Only you can choose what type of environment will suit your personality best. What works for you may not work for another designer. Let’s explore the pros and cons of each distinct direction and why all graphic design is not created equal.
Target. American Greetings. Bank of America. Every major company has an advertising/marketing department, and most have graphic designers on staff. These designers are responsible for the company’s marketing and promotional materials, website updates and presentation graphics.
Pros: The greatest asset to working in-house is the stability that it brings both to the company and to the designer (which certainly can’t be understated in the current economic market.) Companies appreciate the assurance of having an “on-call” design department on the cheap, where graphic designers value predictable working hours, assured payment for work, no contracts, and benefits packages such as paid time off and a 401k.
Cons: More often than not, once you go corporate you never go back. It is very easy to pigeonhole your portfolio by working on a single brand for an extended period of time. This risk is even greater for those recent graduates just entering the industry. The workplace can leave you wanting, especially those who thrive in team-oriented environments. In addition, companies expect their designers to adhere to strict branding guidelines with little room for “fresh” design experimentation. After time, many designers’ creative juices dry up and they are left with a portfolio filled with vacuum cleaner ads.
Advertising agencies offer planning, strategy and creative problem solving to a plethora of clients. Designers are members of a team that develop unforgettable ad campaigns, catchy tag lines and eye-popping graphics. Some agencies specialize in areas such as interactive design, while others may be broader in scope.
Pros: Perhaps the largest advantage to working in an advertising agency is the variety of clients and projects; everything from branding, to print brochures, to website design, to interactive applications, to commercial spots, and so on. You will never be bored and neither will your portfolio. Employees work in a fast-paced environment built around teams striving for top-notch awards and recognition from the advertising community. Agencies are known for inspiring, open work spaces void of cubicles and ripe for creative interaction between employees. If you thrive on collaboration and relationship-building, agency life could be for you. Last, most agencies offer competitive salaries with opportunities for promotion to leadership positions such as Art Director and Creative Director.
Cons: Long hours, creative burn-out and job insecurity are a few of the negatives to working in an advertising agency. When deadlines are set, deadlines must be met, and finishing a project late into the night is common. Because working at such high intensity can lead to creative block and burn-out, it’s important to find balance between work and home to re-energize. Profits are built around client revenue, so when a major account is lost, so could your job. This is an important consideration if you have a family and children who rely on you for support.
As the name implies, these designers are their own bosses.
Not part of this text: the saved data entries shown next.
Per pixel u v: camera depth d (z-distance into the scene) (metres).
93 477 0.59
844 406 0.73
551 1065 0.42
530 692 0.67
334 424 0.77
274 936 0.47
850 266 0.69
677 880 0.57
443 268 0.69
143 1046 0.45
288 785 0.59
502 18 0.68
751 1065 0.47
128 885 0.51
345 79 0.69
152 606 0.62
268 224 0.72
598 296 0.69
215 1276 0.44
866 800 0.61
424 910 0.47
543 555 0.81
With great freedom comes great responsibility and the freelance graphic designer will be the first to tell you that developing and maintaining an established clientele is no easy task. These designers have the flexibility to customize schedules around their personal lives and families, as well as budget the amount of projects they take on.
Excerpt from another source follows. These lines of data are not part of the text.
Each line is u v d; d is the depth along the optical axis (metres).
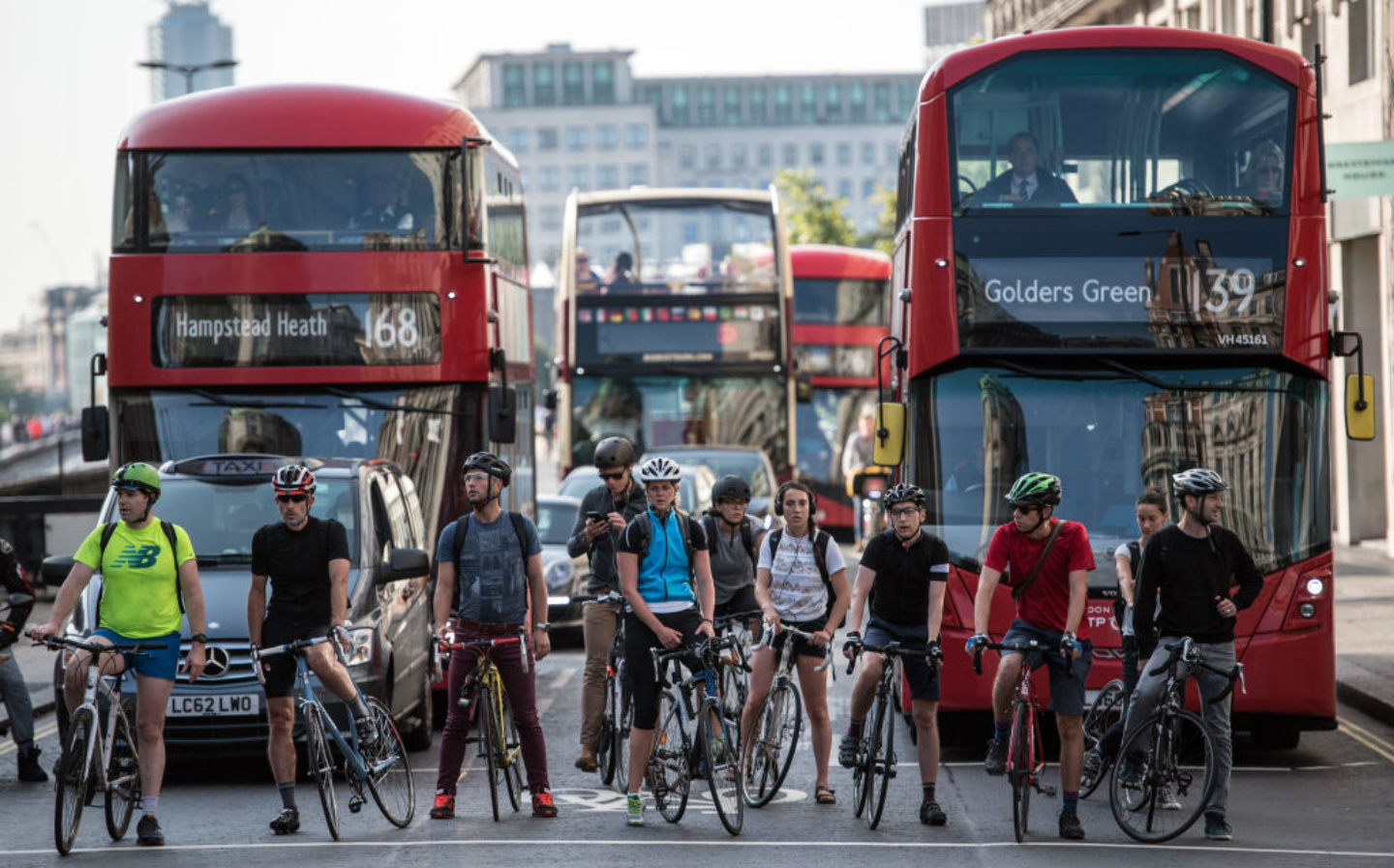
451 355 27.58
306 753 21.72
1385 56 47.06
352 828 18.25
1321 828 17.95
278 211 27.66
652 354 49.75
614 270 50.12
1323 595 21.81
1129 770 17.42
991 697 22.00
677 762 17.91
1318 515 22.00
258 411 27.39
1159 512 19.75
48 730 26.67
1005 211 22.42
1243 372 22.25
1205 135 22.47
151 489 17.70
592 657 20.89
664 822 18.23
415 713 23.89
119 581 17.62
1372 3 49.06
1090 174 22.47
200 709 20.78
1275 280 22.20
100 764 17.36
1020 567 17.56
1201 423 22.14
Pros: Becoming a freelance designer or consultant will provide you with the ultimate flexibility and creative freedom. Freelancers have the option to choose what type of projects to work on, and who to work for. As you build a reputation and a clientele, these choices become even more apparent. These designers get to set their own pay rate and in many cases are among the highest earners. Because your schedule is ultimately up to you, balancing work habits with family and outside commitments is easier than in agency or in-house design.
Cons: High Risk. High Reward. As a freelance designer, it’s an “eat what you kill” business model and the absence of a steady paycheck can stressful. This is especially true for recent graduates just entering the industry who do not have the experience or reputation to bring in work. You will be working alone, which can have an adverse effect on the creative process. Freelancers must be organized in order to manage client contracts and billing, legal considerations, as well as business marketing.
What advice can you give readers about where you worked as a graphic designer? Do you prefer one work environment over another?